**EXERCISE GOAL**
Copy out the lines below, everything from the start down to the line containing "pengusulan penerima PIP.", both ends included, without the pictures.

== Segment start ==

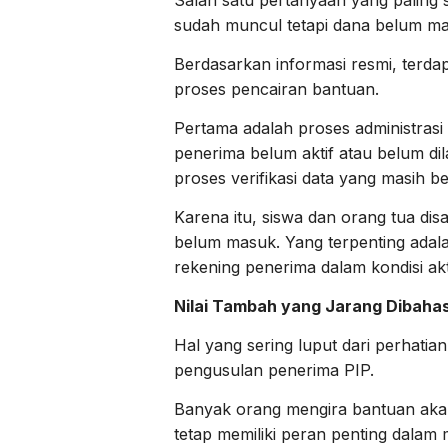
Salah satu pertanyaan yang paling
sudah muncul tetapi dana belum ma
Berdasarkan informasi resmi, terd
proses pencairan bantuan.
Pertama adalah proses administrasi
penerima belum aktif atau belum dil
proses verifikasi data yang masih b
Karena itu, siswa dan orang tua dis
belum masuk. Yang terpenting adal
rekening penerima dalam kondisi akti
Nilai Tambah yang Jarang Dibahas
Hal yang sering luput dari perhati
pengusulan penerima PIP.
Banyak orang mengira bantuan akan 
tetap memiliki peran penting dalam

== Segment end ==

**EXERCISE RESPONSE**
Salah satu pertanyaan yang paling
sudah muncul tetapi dana belum ma
Berdasarkan informasi resmi, terd
proses pencairan bantuan.
Pertama adalah proses administrasi
penerima belum aktif atau belum dil
proses verifikasi data yang masih b
Karena itu, siswa dan orang tua dis
belum masuk. Yang terpenting adal
rekening penerima dalam kondisi akti
Nilai Tambah yang Jarang Dibahas
Hal yang sering luput dari perhati
pengusulan penerima PIP.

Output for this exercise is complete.